I find that this is the week that is full of posts and tweets and such about the New Year, and how awesome the coming year will be.
However, I haven't liked resolutions for a long time. I always figured, why should I wait for the transition from one year to the next to determinedly focus on the changes I want to see in me? Life is full of "news".
Why don't we treat those "news" the same way: with joyful anticipation of the changes that will come as a result of our resolutions?
However, January does present the delightful opportunity of taking stock of the past year.
It also presents the delightful opportunity to consider how I want to take stock of 2013 when I'm on the verge of 2014.
I do not have any New Years Resolutions like "go to the gym," "cook more," "write at least 15 songs," "read 20 books," "learn to surf," and stuff like that.
And even if I did, I doubt you would even be interested in knowing what they were.
However, I do know what kind of person I want Casey to be on the verge of 2014. I know what places need work.
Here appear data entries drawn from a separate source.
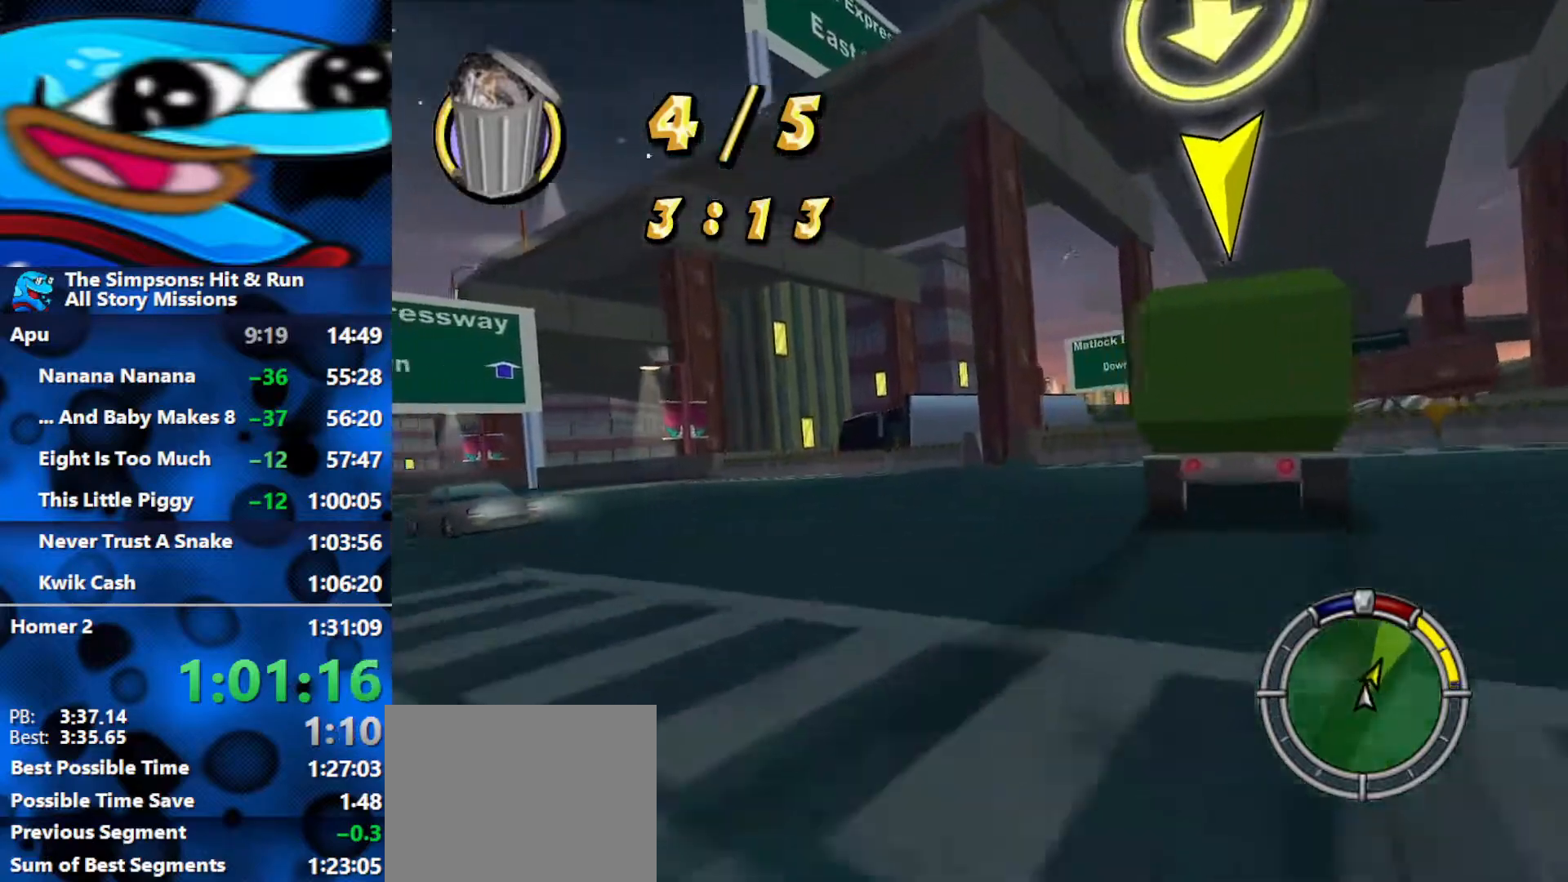
{"buttons": ["L2"], "left_stick": "left", "right_stick": "center", "events": []}
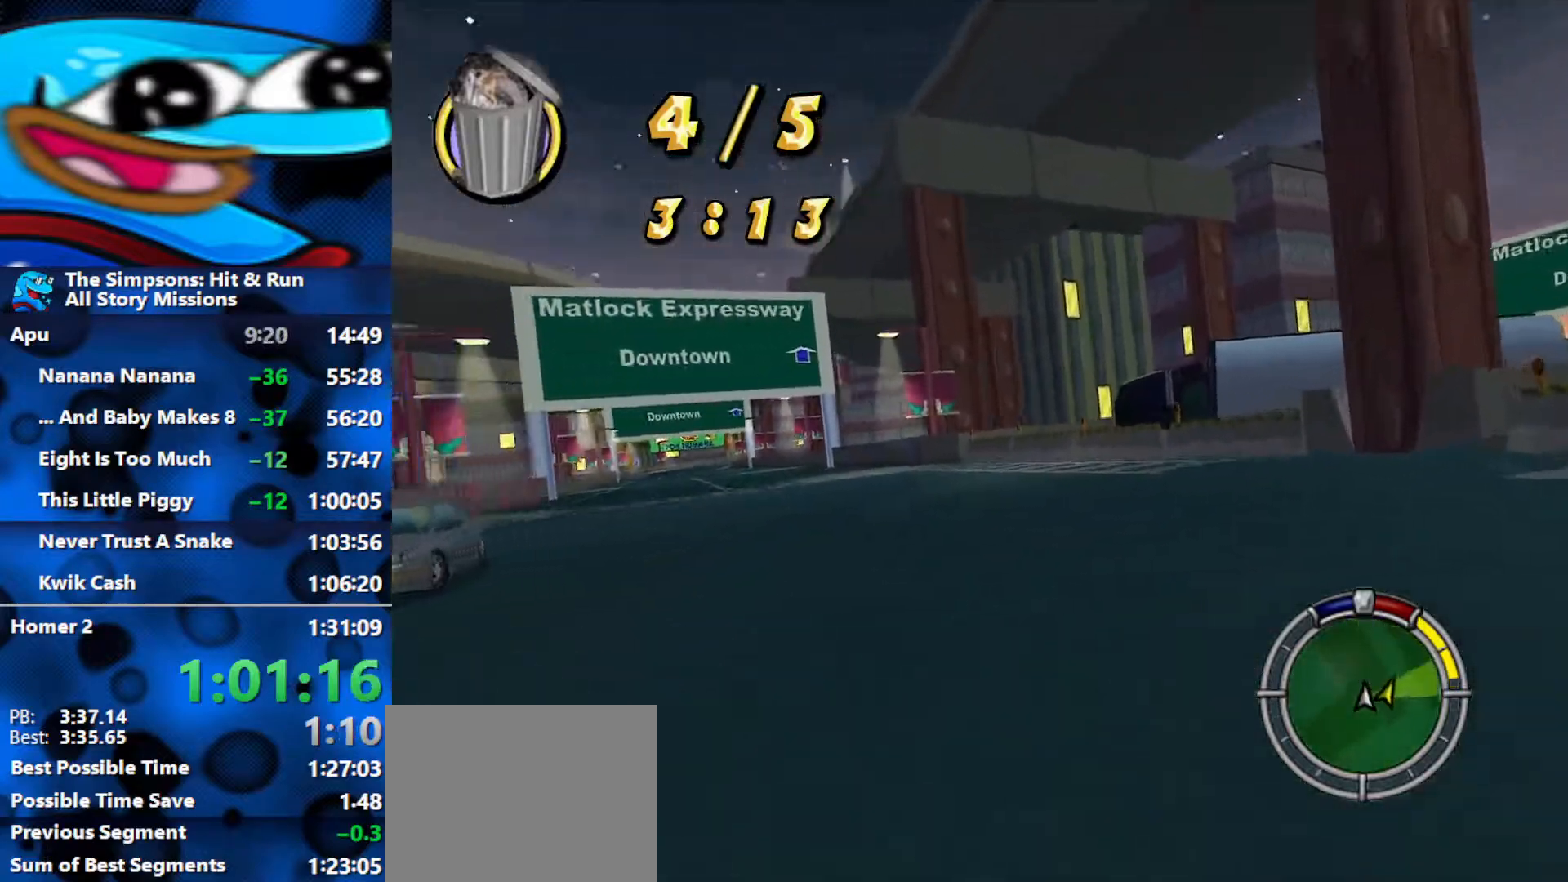
{"buttons": ["L2"], "left_stick": "left", "right_stick": "down", "events": [[200, "left_stick", "center"], [233, "right_stick", "down"], [333, "left_stick", "left"]]}
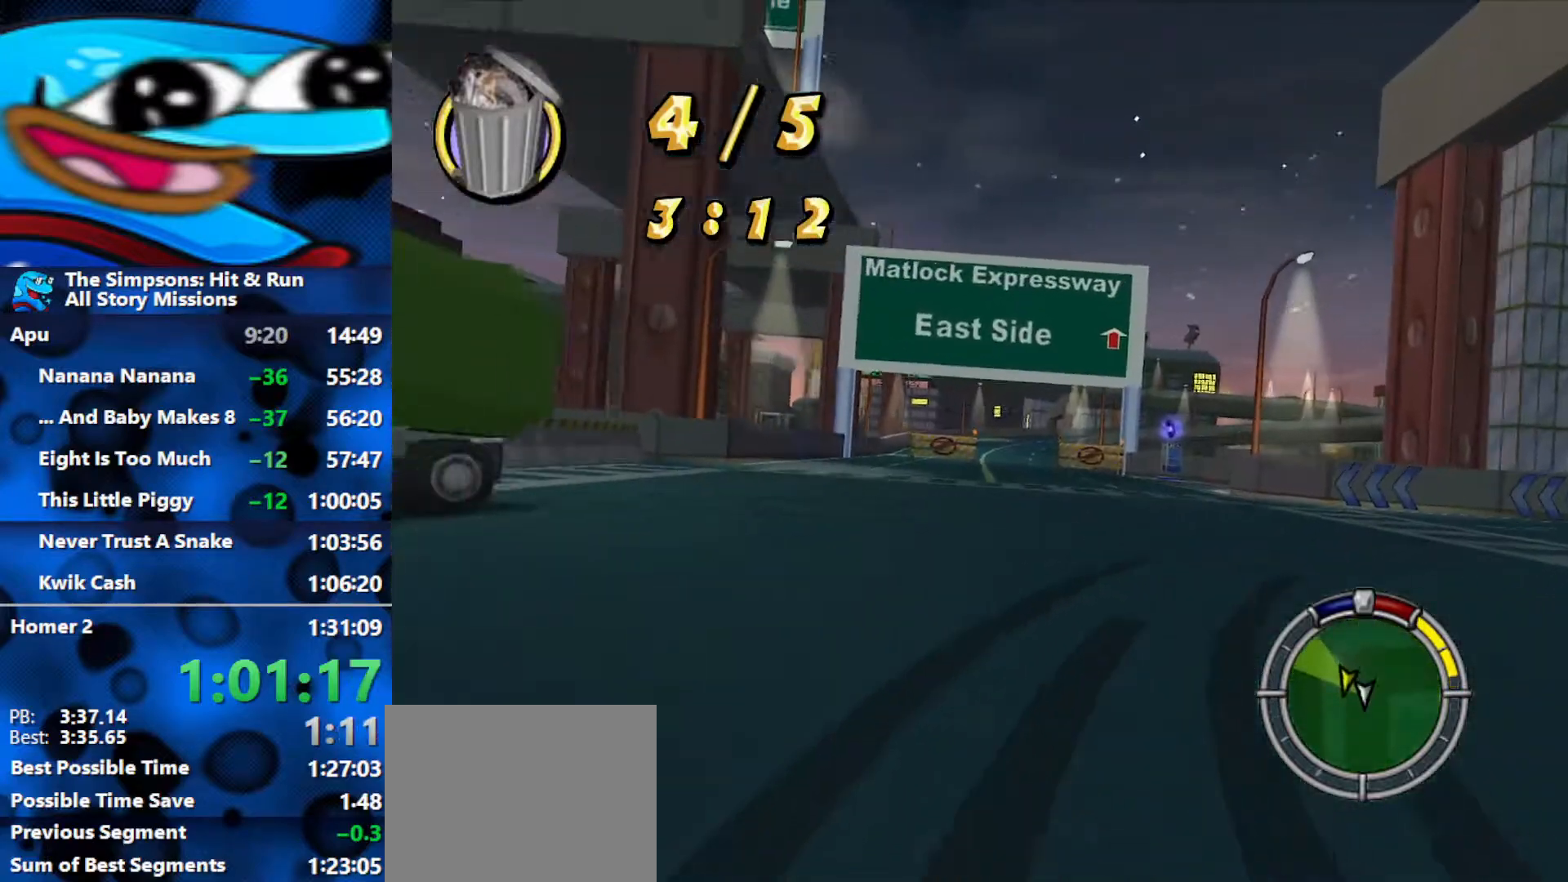
{"buttons": ["R2"], "left_stick": "center", "right_stick": "center", "events": [[350, "left_stick", "center"], [350, "right_stick", "center"], [417, "L2", "up"], [450, "R2", "down"]]}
Where I want to grow.
I want to be self-disciplined enough to live healthily (both spiritually and physically).
I want to explore scary ideas (like cooking).
I want to grow in creativity, and stretch myself.
I want to learn new things.
Most of all, though,
I want to get closer to the fearless, passionate, tender-hearted, courageous, Christ-like woman I am meant to be, by finding myself deeper and deeper in the eyes of my King.
If I fix my stare and my heart on His, my eyes and my heart become His.
I guess you could say that that is my New Year's Resolution.
On January 1, 2014 I just want to look back at January 1, 2013 and see a marked difference - in the way I feel things, think things, and do things.
P.S. I am sorry for my absence over the weekend. I was out of town, enjoying the fellowship of friends and family... and trying very hard to focus on living those terrific moments, instead of stressing out about a blog post.
I hope these past weeks have found you there, too.